(Rendered page images)
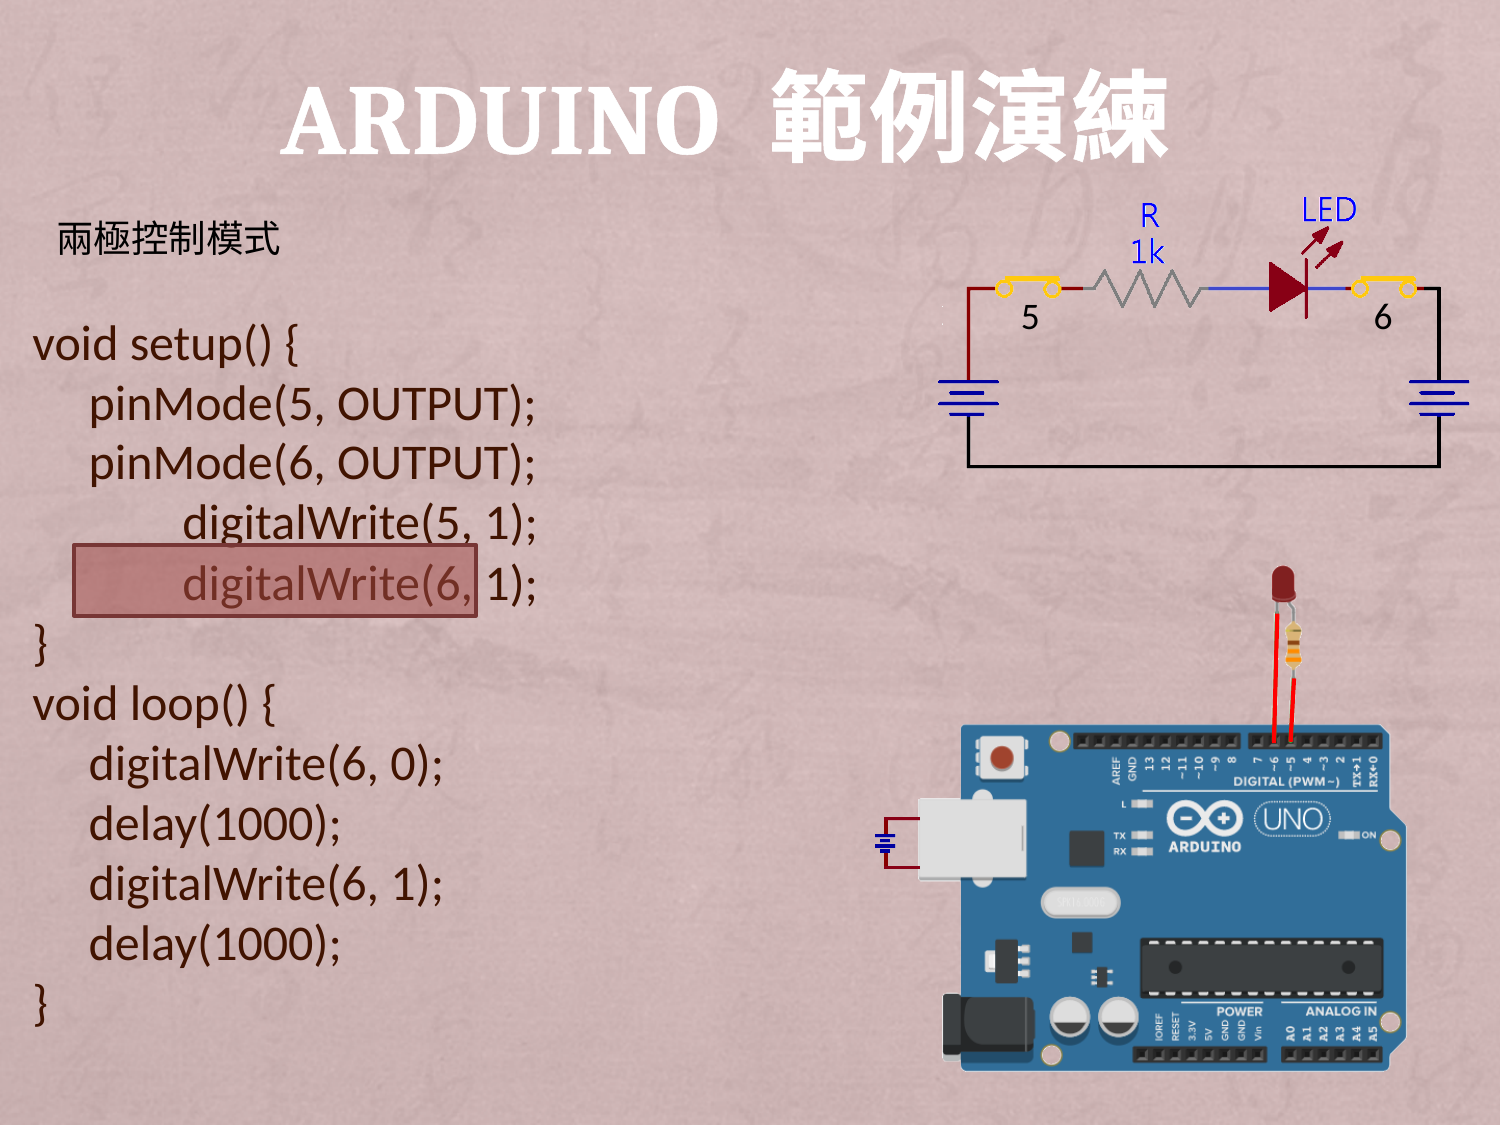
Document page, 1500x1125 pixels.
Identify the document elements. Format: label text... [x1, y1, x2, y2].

subtitle void setup() { pinMode(5, OUTPUT); pinMode(6, OUTPUT); digitalWrite(5, 1); digitalWrite(6, 1); } void loop() { digitalWrite(6, 0); delay(1000); digitalWrite(6, 1); delay(1000); } [17, 302, 1068, 1083]
title ARDUINO 範例演練 [88, 29, 1364, 182]
picture [875, 816, 920, 870]
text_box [938, 195, 1472, 469]
text_box [72, 543, 478, 618]
picture [914, 561, 1409, 1077]
text_box 兩極控制模式 [41, 208, 432, 268]
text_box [1290, 677, 1295, 743]
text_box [1273, 613, 1278, 744]
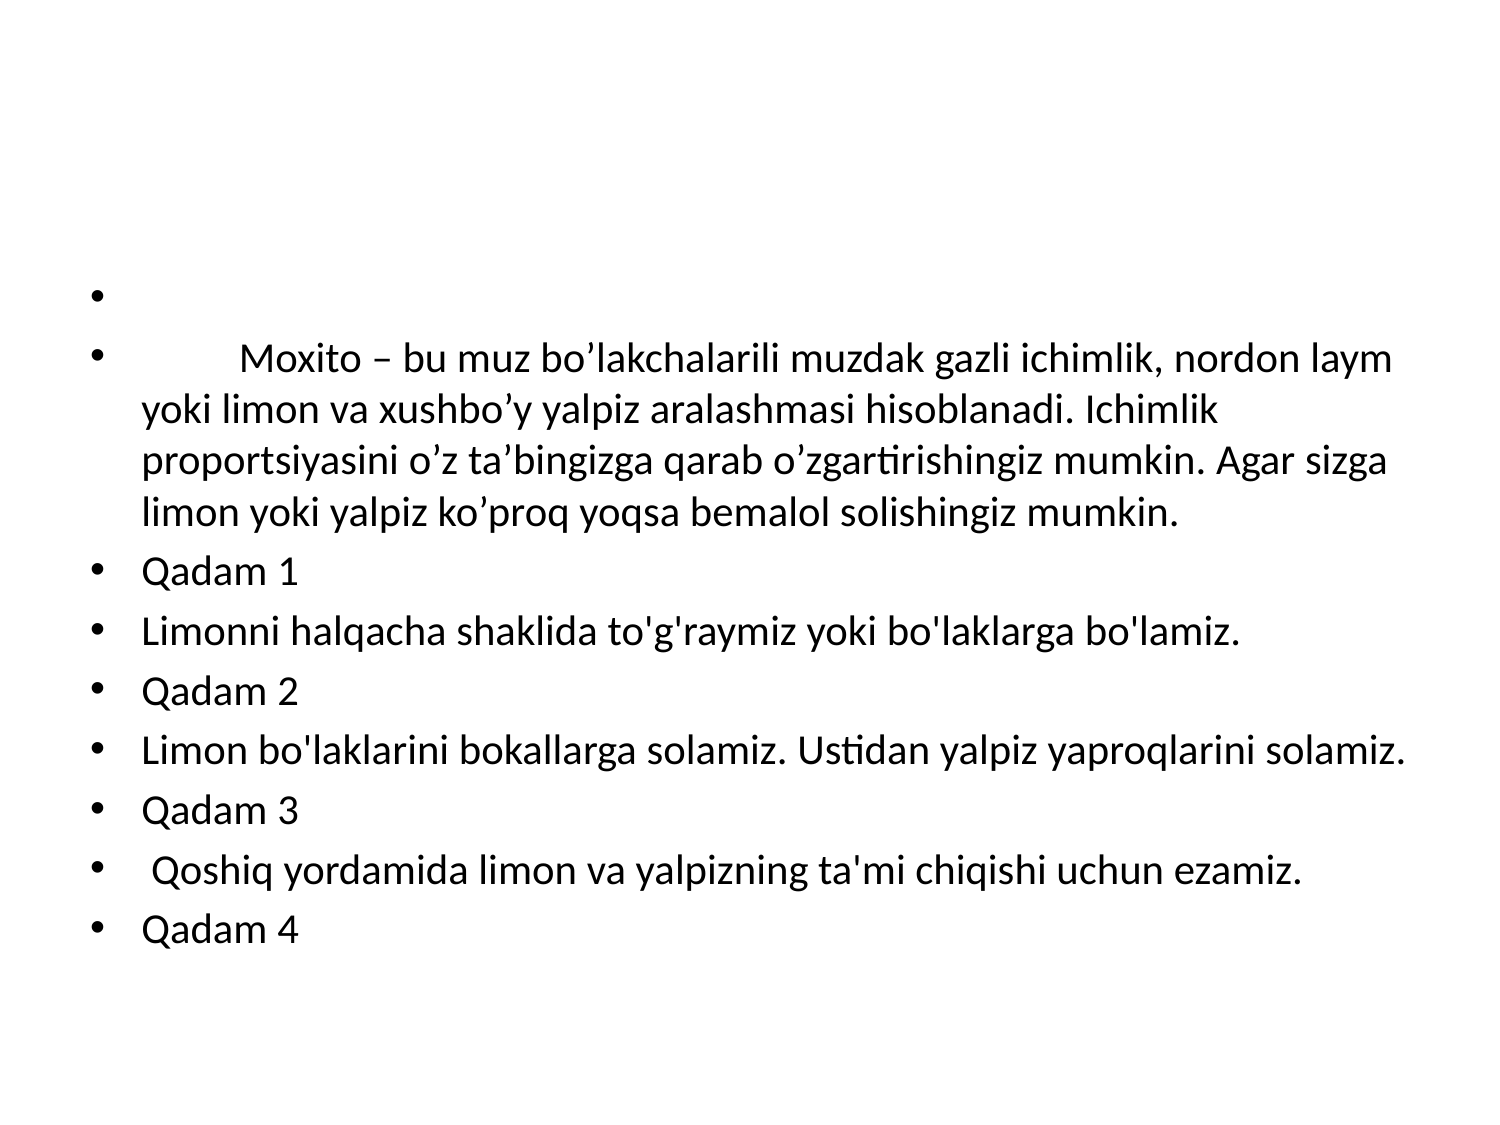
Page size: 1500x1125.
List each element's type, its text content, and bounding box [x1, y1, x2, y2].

list Moxito – bu muz bo’lakchalarili muzdak gazli ichimlik, nordon laym yoki limon va xushbo’y yalpiz aralashmasi hisoblanadi. Ichimlik proportsiyasini o’z ta’bingizga qarab o’zgartirishingiz mumkin. Agar sizga limon yoki yalpiz ko’proq yoqsa bemalol solishingiz mumkin. Qadam 1 Limonni halqacha shaklida to'g'raymiz yoki bo'laklarga bo'lamiz. Qadam 2 Limon bo'laklarini bokallarga solamiz. Ustidan yalpiz yaproqlarini solamiz. Qadam 3 Qoshiq yordamida limon va yalpizning ta'mi chiqishi uchun ezamiz. Qadam 4 [75, 262, 1425, 1005]
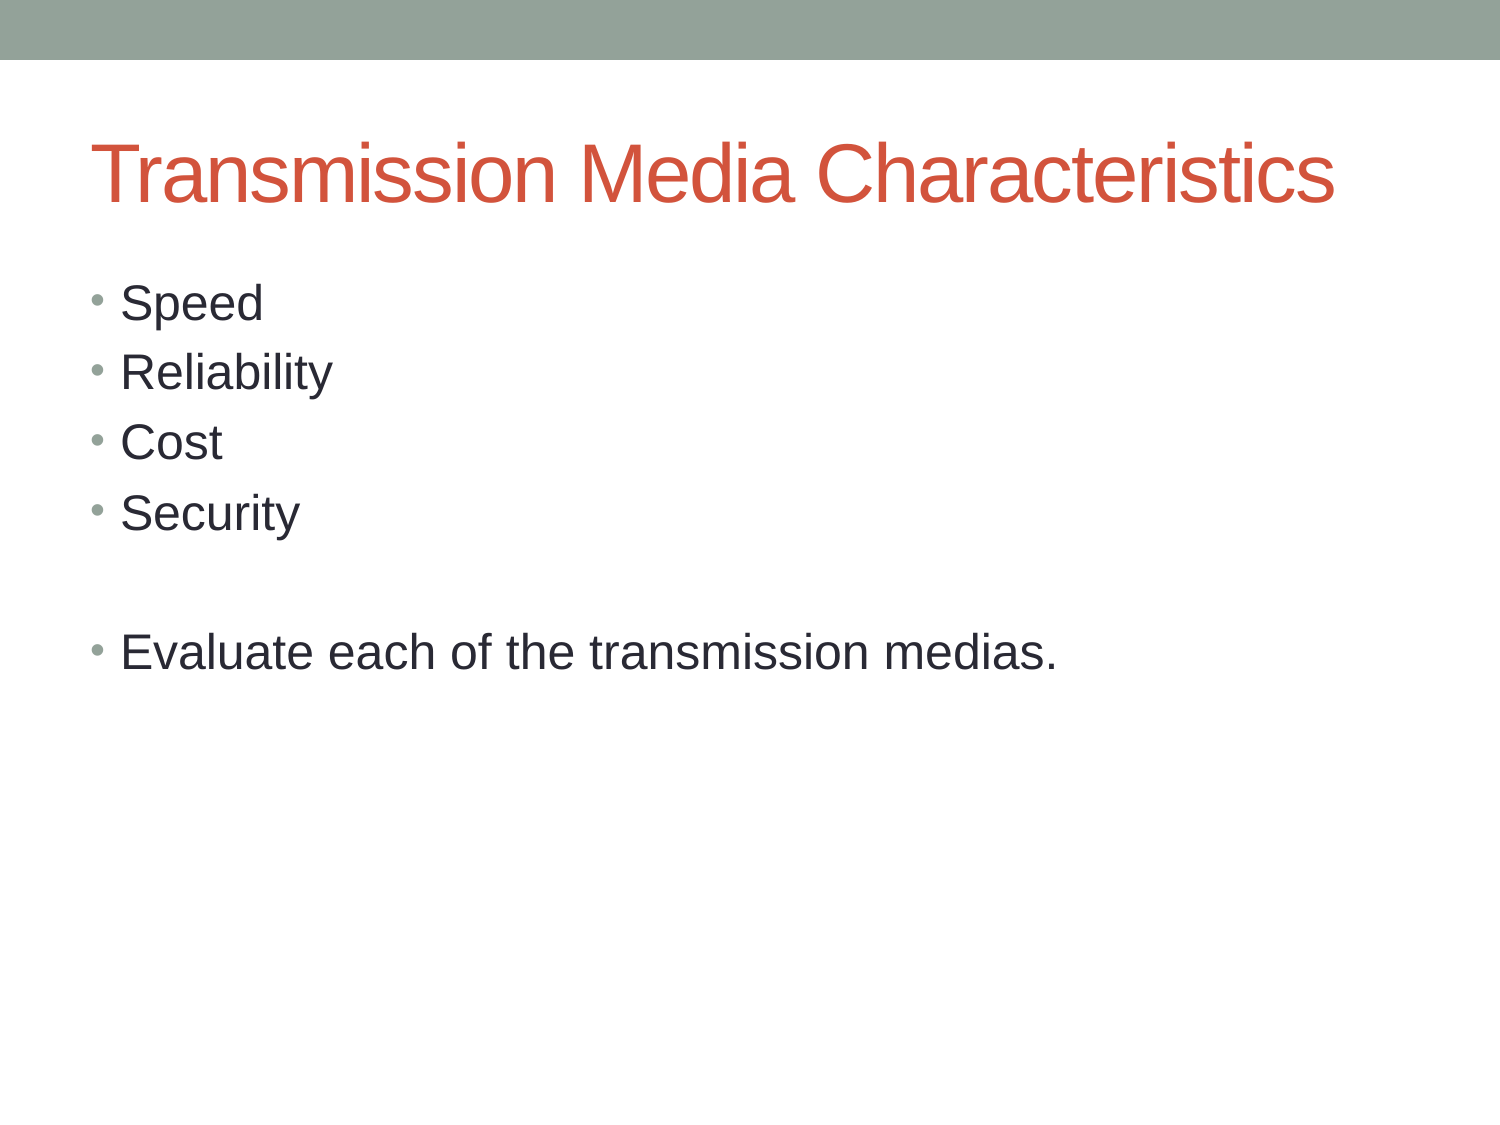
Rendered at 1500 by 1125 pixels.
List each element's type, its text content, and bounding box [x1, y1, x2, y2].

list Speed Reliability Cost Security Evaluate each of the transmission medias. [75, 262, 1425, 1063]
title Transmission Media Characteristics [75, 87, 1425, 250]
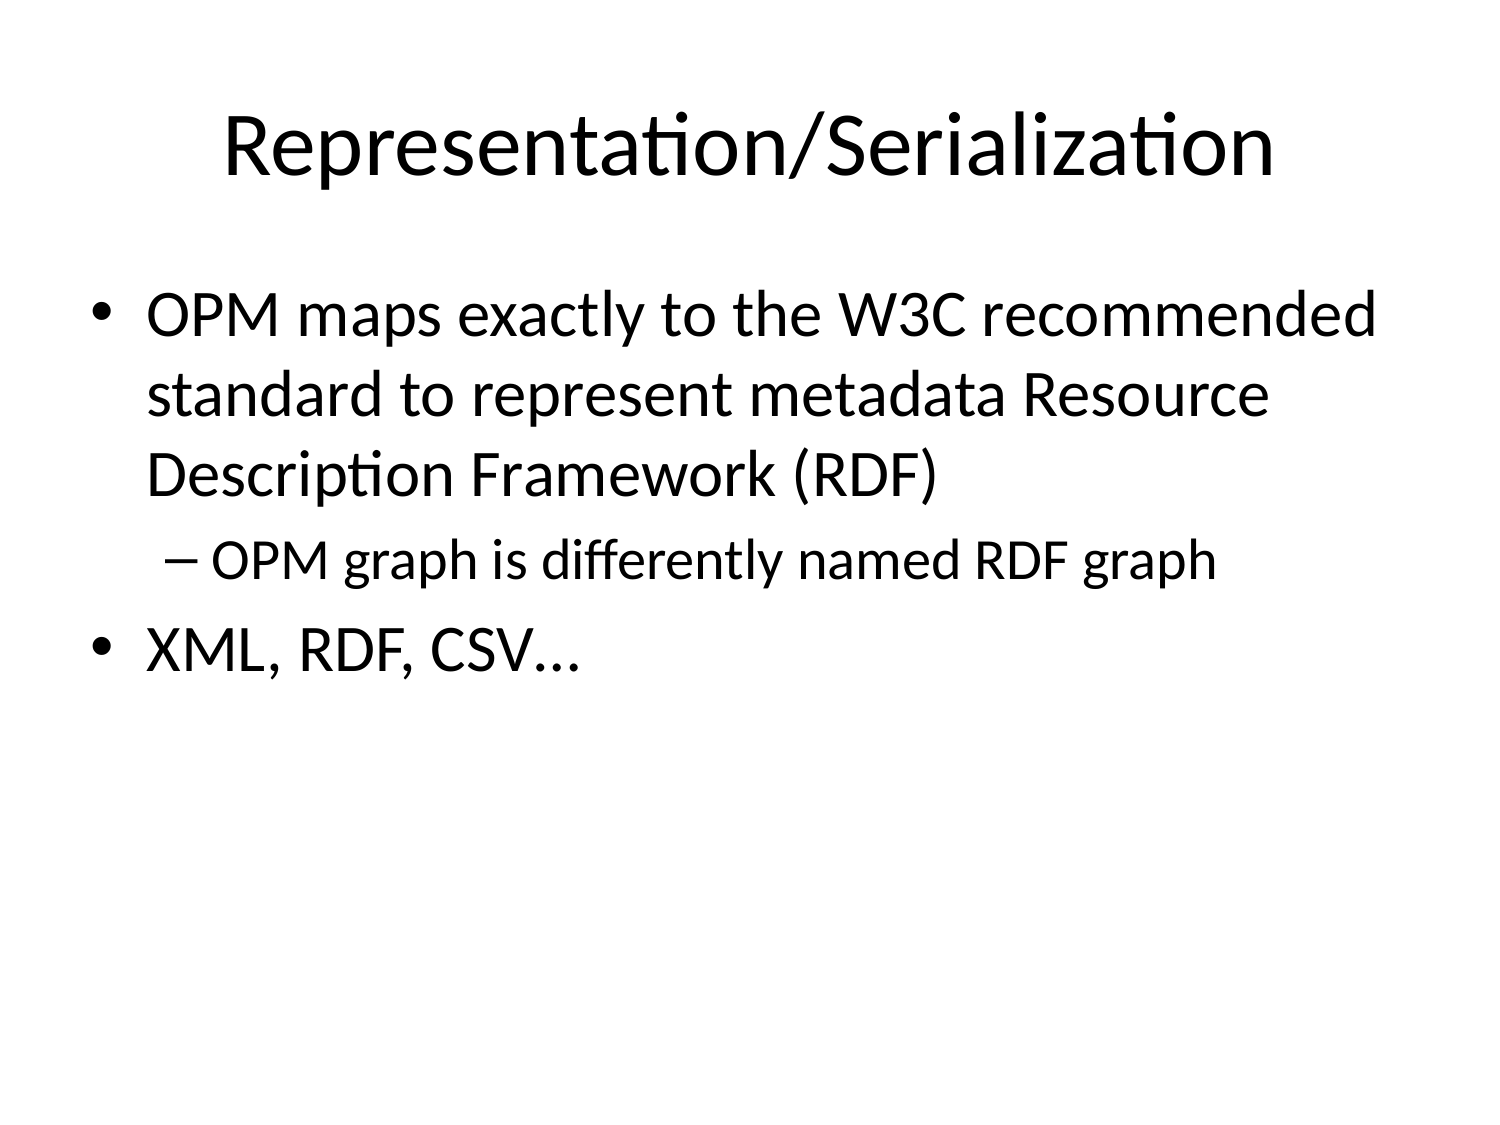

> _WORK INSTRUCTIONS_
Every record above needs to be repeated exactly; pictures are to be left out.

> _REPLY_
Document page, 1500x1125 pixels.
Identify the document elements. Format: label text... [x1, y1, x2, y2].

subtitle void setup() { pinMode(5, OUTPUT); pinMode(6, OUTPUT); digitalWrite(5, 1); digitalWrite(6, 1); } void loop() { digitalWrite(6, 0); delay(1000); digitalWrite(6, 1); delay(1000); } [17, 302, 1068, 1083]
title ARDUINO 範例演練 [88, 29, 1364, 182]
picture [875, 816, 920, 870]
text_box [938, 195, 1472, 469]
text_box [72, 543, 478, 618]
picture [914, 561, 1409, 1077]
text_box 兩極控制模式 [41, 208, 432, 268]
text_box [1290, 677, 1295, 743]
text_box [1273, 613, 1278, 744]
Page size: 1500x1125.
List each element's type, its text content, and bounding box [x1, y1, x2, y2].

list Moxito – bu muz bo’lakchalarili muzdak gazli ichimlik, nordon laym yoki limon va xushbo’y yalpiz aralashmasi hisoblanadi. Ichimlik proportsiyasini o’z ta’bingizga qarab o’zgartirishingiz mumkin. Agar sizga limon yoki yalpiz ko’proq yoqsa bemalol solishingiz mumkin. Qadam 1 Limonni halqacha shaklida to'g'raymiz yoki bo'laklarga bo'lamiz. Qadam 2 Limon bo'laklarini bokallarga solamiz. Ustidan yalpiz yaproqlarini solamiz. Qadam 3 Qoshiq yordamida limon va yalpizning ta'mi chiqishi uchun ezamiz. Qadam 4 [75, 262, 1425, 1005]
Rendered at 1500 by 1125 pixels.
List each element's type, its text content, and bounding box [x1, y1, x2, y2].

list Speed Reliability Cost Security Evaluate each of the transmission medias. [75, 262, 1425, 1063]
title Transmission Media Characteristics [75, 87, 1425, 250]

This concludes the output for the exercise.